「よなよなエール」を生み出したクラフトビールメーカーの哲学
クラフトビール界のトップランナーであり、個性的なビールを次々ヒットさせるヤッホーブルーイング(長野県佐久市)。他の追随を許さない彼らの、オンリーワンづくしな素顔を見せてもらった。
味わい深いクラフトビールを日本中に広めたい
ヤッホーブルーイングは1996年創業のクラフトビール・メーカーで、売り上げも注目度もナンバーワンだ。10年連続で増収増益を達成し、8年連続で楽天市場のショップ・オブ・ザ・イヤーを受賞している。
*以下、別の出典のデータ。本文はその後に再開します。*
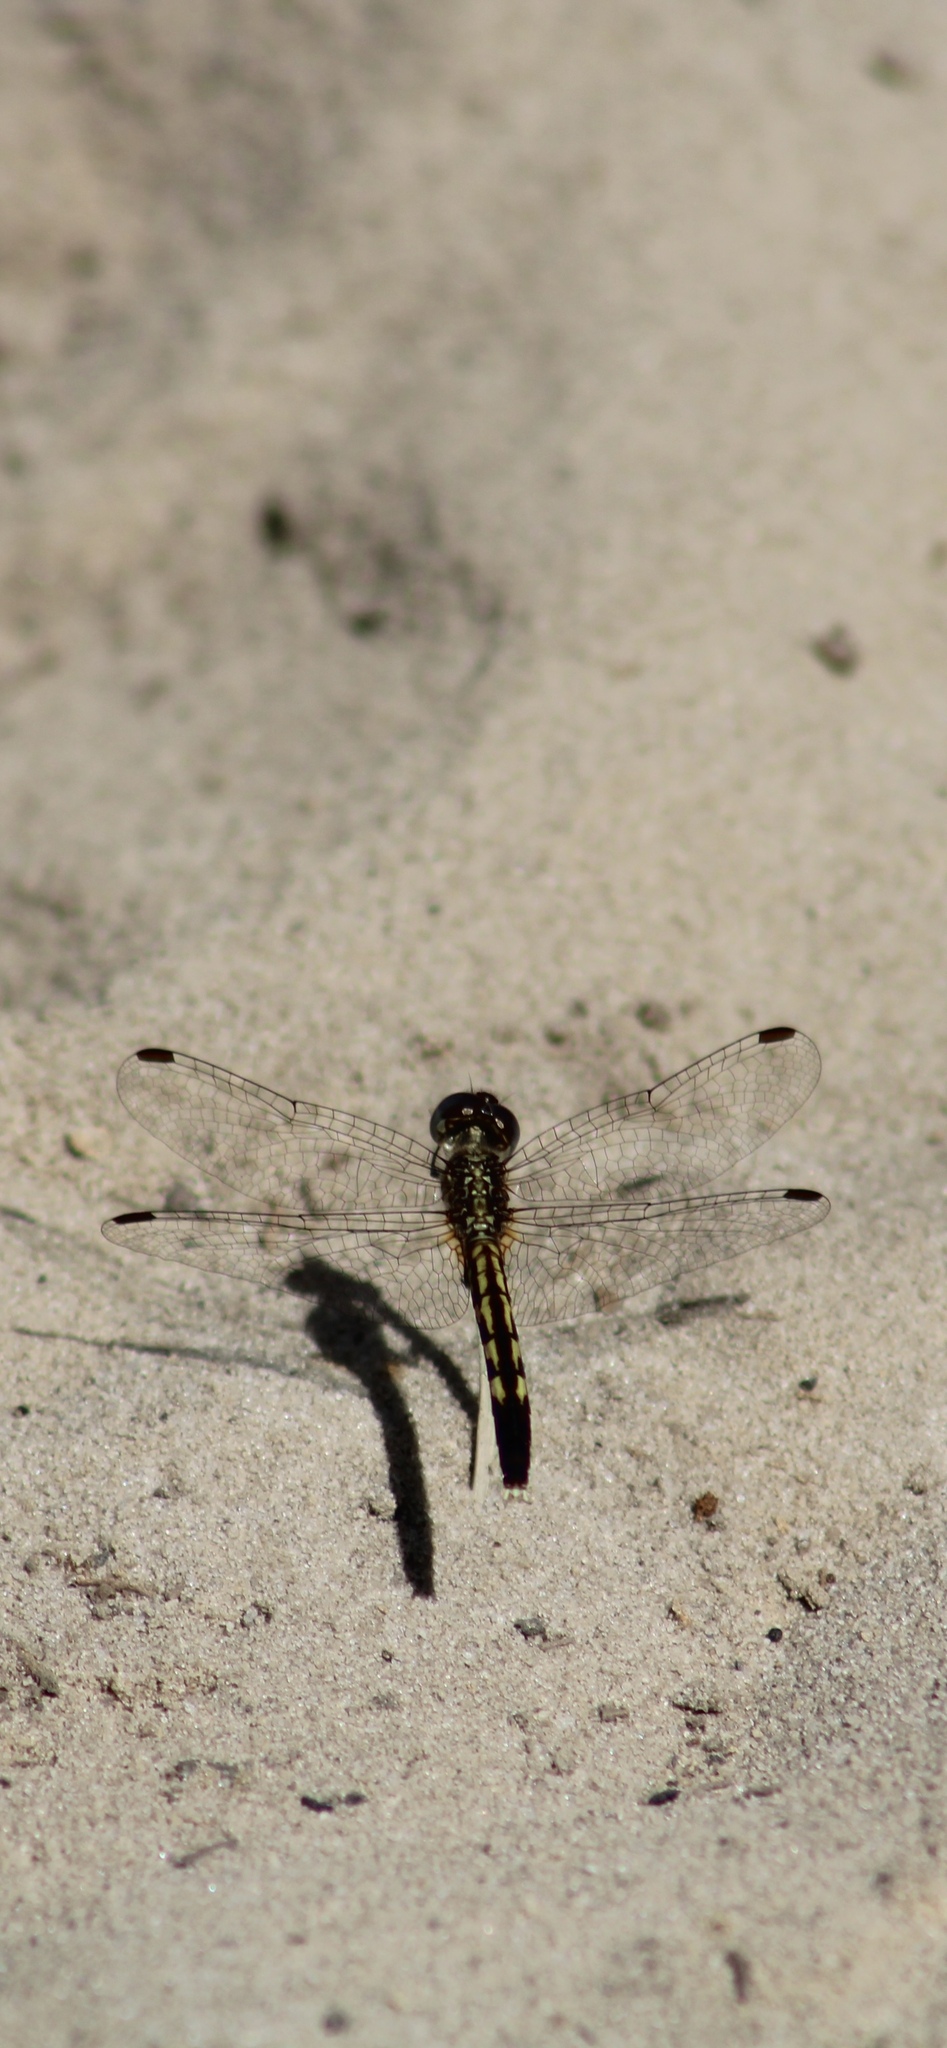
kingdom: Animalia
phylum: Arthropoda
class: Insecta
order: Odonata
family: Libellulidae
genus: Erythrodiplax
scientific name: Erythrodiplax minuscula
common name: Little blue dragonlet
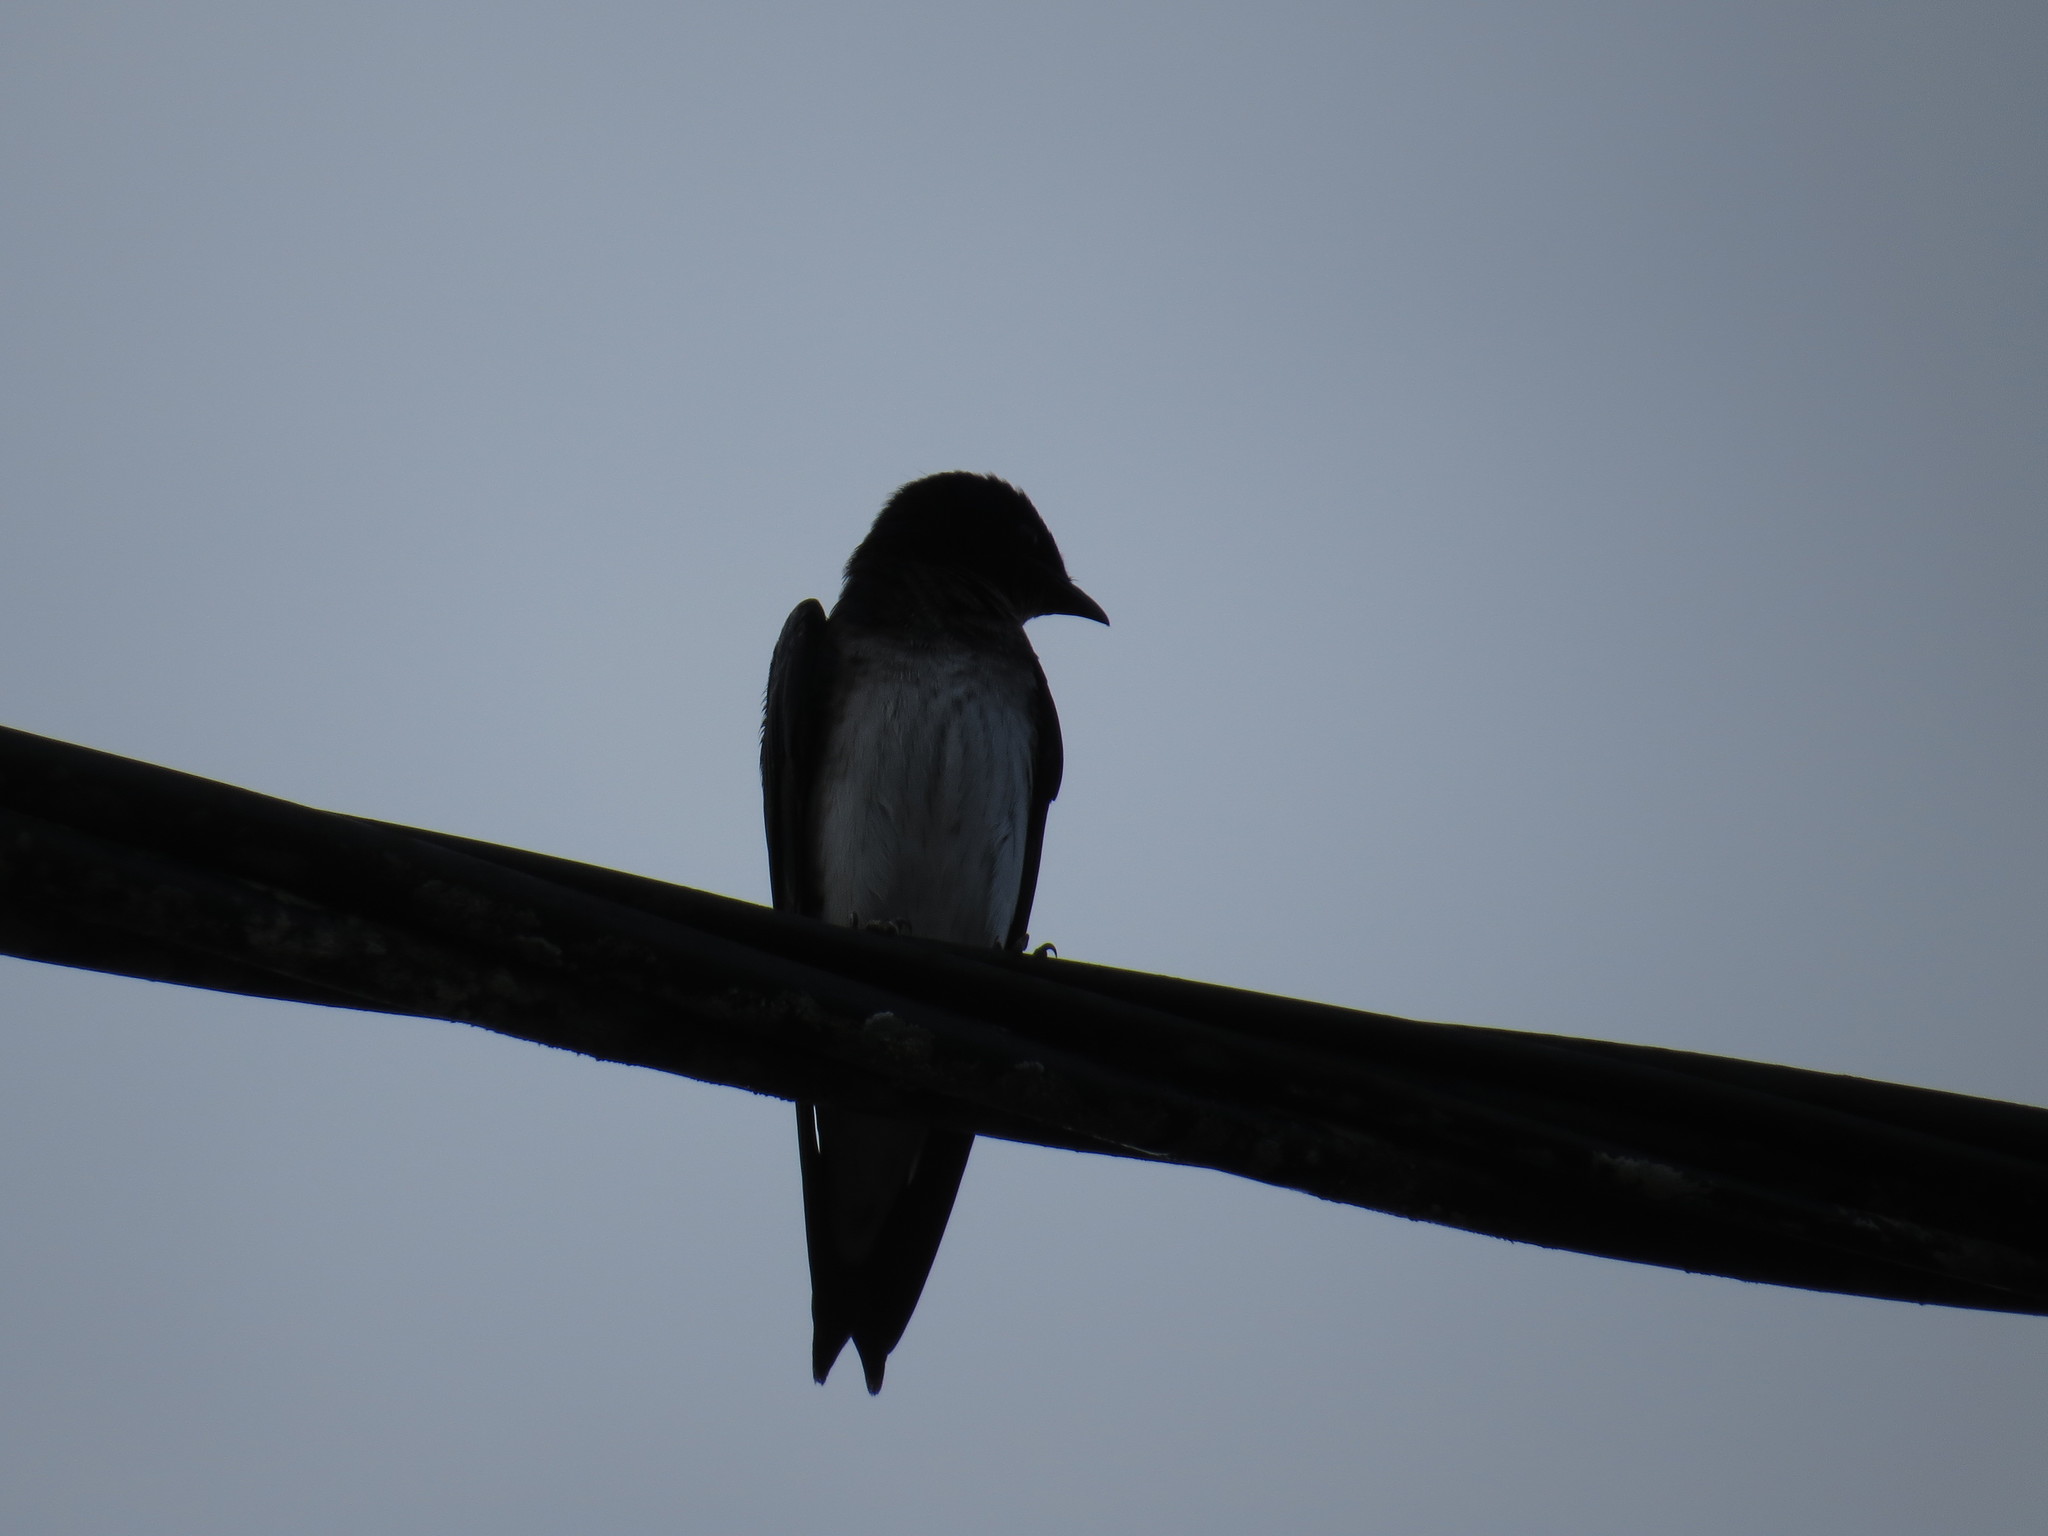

看板製品は「よなよなエール」だ。1997年の発売以来変わらぬ人気で、コンビニや大手スーパーにも並び、売り上げの半分を占める。同社のウェブサイトの製品説明には、「つややかな琥珀色、最高級アロマホップが織りなす柑橘類を思わせる華やかでふくよかな香り、ほんのり甘さを感じるコクとやわらかな苦味」とある。この味わいは、前社長で星野リゾート代表の星野佳路氏がアメリカで飲んだ“エールビール”をモデルに造られたものだという。
当時、日本の国産ビールは大手メーカーのラガービール(※製品名ではなくビールの種類)しかなく、エールビールの味わいに感動した星野氏はいつの日か日本でも造れたらと思ったそうだ。1994年の酒税法改正を機に地ビールが続々と誕生する中、1996年に星野氏はヤッホーブルーイングを創業する。現社長の井手直行氏を含め、7名でのスタートだった。
当初から「おいしいビールを日本中のお客さんに広めたい」と、価格は大手メーカーのビールより少し高い程度に抑え、缶で流通させた。地ビールブームに乗って、1999年までは順調に売り上げが伸びたが、そこをピークに売り上げの対前年比が毎年80%という状況が続いた。
地ビールメーカーの中には品質の安定しないところもあった。ブームの終焉とともに「地ビールはおいしくない」「やっぱりこういうビールは日本では売れない」というイメージが強く残ってしまったという。